Start of Text section

A choice example of the "knowledge" of the Bible possessed by skeptics has been related. One such skeptic was at a dinner and sat next to a Bible teacher, who engaged him in conversation, and opened to him the subject of faith in Christ. The skeptic said he had once been a reader of the Bible, but that he had grown disgusted with its errors, and no longer had any use for it. The Christian asked to know the definite things that so impressed him, and received the following answer: "When I began to read the Bible, I came across the story of Noah and the ark. I am a lumberman, and it interested me. I began to figure out its dimensions and how many feet of lumber went into it. I was astonished and impressed at its size. But a few days later, I opened the Bible again, and saw that the Levites took the ark on their shoulders and carried it around in the wilderness. Such foolishness made me angry, and I have never looked inside the book again."—Young People's Full Gospel Quarterly


The Modernists' Masquerade

Dr. George B. Foster in his "The Finality of the Christian Religion" says, "An intelligent man who now affirms his faith in miracles can hardly know what intellectual honesty means." Dr. Foster claims that "Jesus did not transcend the limits of the purely human." It was of this book that a Chicago daily wrote: "We are struck also with the hypocrisy and treachery of these attacks on Christianity. This is a free country and a free age, and men can say what they choose about religion, but this is not what we arraign these divinity professors for. Is there no place in which to assail Christianity but a divinity school? Is there no one to write infidel books except the professors of Christian Theology? Is a theological seminary an appropriate place for a general massacre of Christian doc-trines? We are not championing Chris-tianity or infidelity, but only condemning infidels masquerading as men of God and Christian teachers."—Sunday School Times


Remember

Remember how Voltaire stood in Paris two hundred years ago and said that it took 12 men to originate the Christian religion but it would take but one to eliminate it, and then he dipped his pen in the ink of hatred of his heart and wrote against God's Book and Christianity. His name is forgotten but we still have the Christian religion here, and on the very spot that he uttered these words is a printing press opened and operated by a Bible society which sends Bibles to every nation in the earth. Some 50 years ago Robert Ingersol wrote on the "Mistakes of Moses." He said, "Twenty-five years after I am dead there will not be a church in the land" Ingersol has gone but the Bible is hare, and churches are still here.—Selected


There No God

There is no God? Then tell me pray
Who started the sun on his golden way,
Who paints the flowers and tints the sky
From a pallette of color of secret dye?

Who is it that tells in early Spring
The flowers to waken, the birds to sing,
The ice to thaw, the river to flow,
And tells sleeping things to rise and grow?

Who is it that set the stars in their course?
Just natural law commingled with force?
Is it that which brings comfort in hours of paid
And soothes a tired body to sleep again?

End of Text section

◆ Task A
Copy the records from their first line through the line containing "ig online bij Horecakoeling.be", including both ends, and leave out the pictures.
The records below are unrelated to the text about skeptics and the Bible.

Start of Provided material

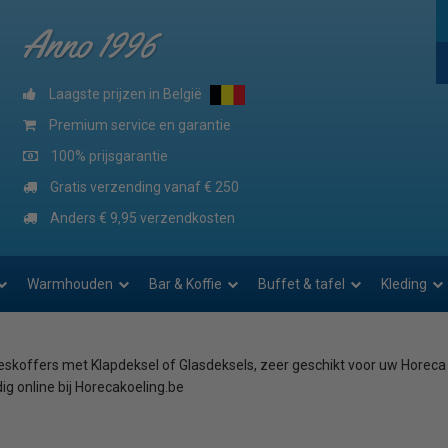
Anno 1996
Laagste prijzen in België
Premium service en garantie
100% prijsgarantie
Gratis verzending vanaf € 250
Anders € 9,95 verzendkosten
Warmhouden
Bar & Koffie
Buffet & tafel
Kleding
eskoffers met Klapdeksel of Glasdeksels, zeer geschikt voor uw Horeca 
ig online bij Horecakoeling.be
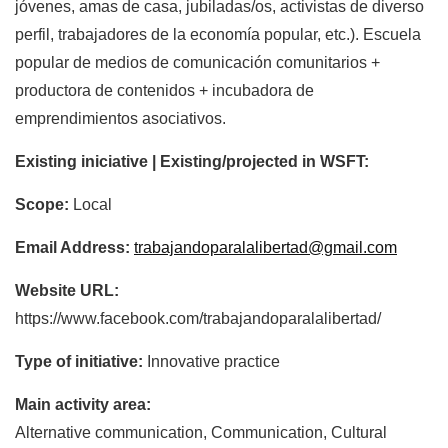
jóvenes, amas de casa, jubiladas/os, activistas de diverso
perfil, trabajadores de la economía popular, etc.). Escuela
popular de medios de comunicación comunitarios +
productora de contenidos + incubadora de
emprendimientos asociativos.
Existing iniciative | Existing/projected in WSFT:
Scope:
Local
Email Address:
trabajandoparalalibertad@gmail.com
Website URL:
https://www.facebook.com/trabajandoparalalibertad/
Type of initiative:
Innovative practice
Main activity area:
Alternative communication, Communication, Cultural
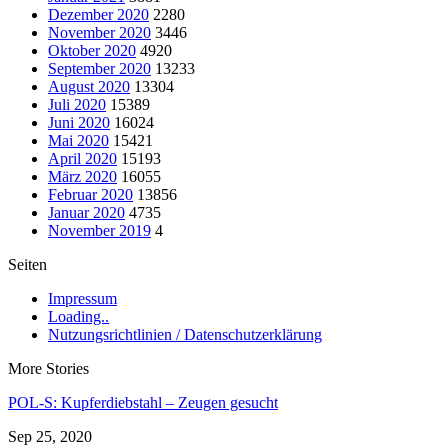
Dezember 2020
2280
November 2020
3446
Oktober 2020
4920
September 2020
13233
August 2020
13304
Juli 2020
15389
Juni 2020
16024
Mai 2020
15421
April 2020
15193
März 2020
16055
Februar 2020
13856
Januar 2020
4735
November 2019
4
Seiten
Impressum
Loading..
Nutzungsrichtlinien / Datenschutzerklärung
More Stories
POL-S: Kupferdiebstahl – Zeugen gesucht
Sep 25, 2020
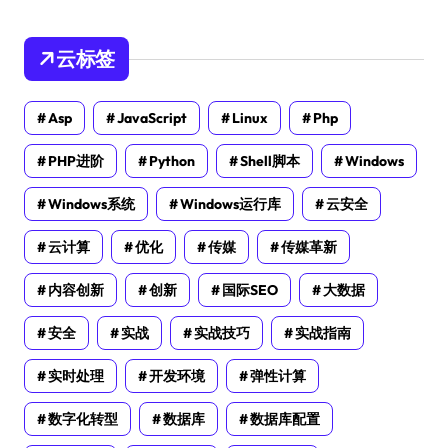
云标签
Asp
JavaScript
Linux
Php
PHP进阶
Python
Shell脚本
Windows
Windows系统
Windows运行库
云安全
云计算
优化
传媒
传媒革新
内容创新
创新
国际SEO
大数据
安全
实战
实战技巧
实战指南
实时处理
开发环境
弹性计算
数字化转型
数据库
数据库配置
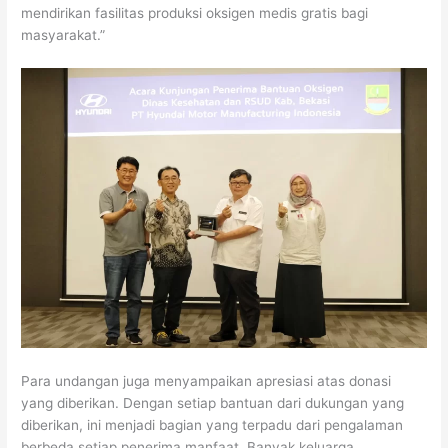
mendirikan fasilitas produksi oksigen medis gratis bagi
masyarakat.”
Para undangan juga menyampaikan apresiasi atas donasi
yang diberikan. Dengan setiap bantuan dari dukungan yang
diberikan, ini menjadi bagian yang terpadu dari pengalaman
berbeda setiap penerima manfaat. Banyak keluarga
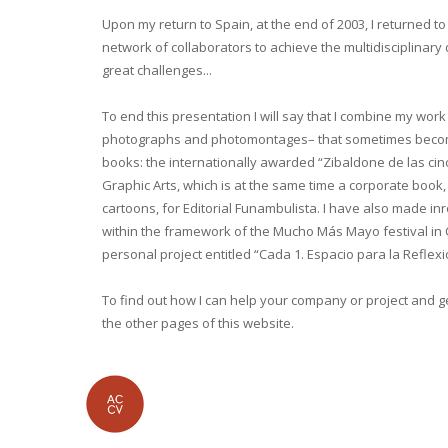
Upon my return to Spain, at the end of 2003, I returned 
network of collaborators to achieve the multidisciplinar
great challenges...
To end this presentation I will say that I combine my work
photographs and photomontages– that sometimes become p
books: the internationally awarded “Zibaldone de las cinco 
Graphic Arts, which is at the same time a corporate book, a
cartoons, for Editorial Funambulista. I have also made inr
within the framework of the Mucho Más Mayo festival in Ca
personal project entitled “Cada 1. Espacio para la Reflexió
To find out how I can help your company or project and get 
the other pages of this website.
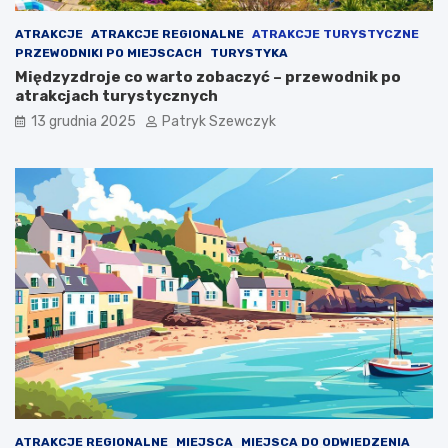
z
l
e
s
ATRAKCJE
ATRAKCJE REGIONALNE
ATRAKCJE TURYSTYCZNE
m
k
PRZEWODNIKI PO MIEJSCACH
TURYSTYKA
–
i
Międzyzdroje co warto zobaczyć – przewodnik po
g
m
atrakcjach turystycznych
d
m
13 grudnia 2025
Patryk Szewczyk
z
o
i
r
e
z
w
e
a
m
r
n
t
a
o
w
z
a
a
k
r
a
e
c
z
y
e
j
r
n
w
y
o
r
ATRAKCJE REGIONALNE
MIEJSCA
MIEJSCA DO ODWIEDZENIA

End of Provided material

◆ Task B
Pick up the text about skeptics and the Bible after its last line and keep writing.

◆ Response A
Anno 1996
Laagste prijzen in België
Premium service en garantie
100% prijsgarantie
Gratis verzending vanaf € 250
Anders € 9,95 verzendkosten
Warmhouden
Bar & Koffie
Buffet & tafel
Kleding
eskoffers met Klapdeksel of Glasdeksels, zeer geschikt voor uw Horeca 
ig online bij Horecakoeling.be

◆ Response B
The sea and the valley, the plains and the hills,
The mighty rivers, the sparkling rills;
The primrose, the holly, the goldenrod—
All of them symbols. Is there no God? —The War Cry


Why Not An Infidel

I once met a thoughtful scholar who told me he had read every book he could which assailed the religion of Jesus Christ, "And," said he, "I should have become an infidel but for three things:

"First, I am a man. I am going somewhere. Tonight I am a day nearer the grave than I was last night. I have read all such books can tell me. They shed not one solitary ray of hope or light upon the darkness. They shall not take away the Guide and leave me stone blind.

"Second, I had a mother. I saw her go down into the dark valley where I am going, and she leaned on an Unseen Arm as calmly as a child goes to sleep on its mother's breast. I know that was not a dream.

"Third, I have three motherless daughters. They have no protection but myself. I would rather kill them than leave them in this sinful world, if you blot out the teachings of the Gospel."—Bishop Whittle, in The Christian Armour


God Is Not Mocked

A notorious infidel had a considerable following in a certain town. He was one of the braggart stamp, and seemed to revel in his outpourings of blasphemy against God. One day, in the height of his folly, he challenged God, if such a Being existed, to fight him in a certain wood.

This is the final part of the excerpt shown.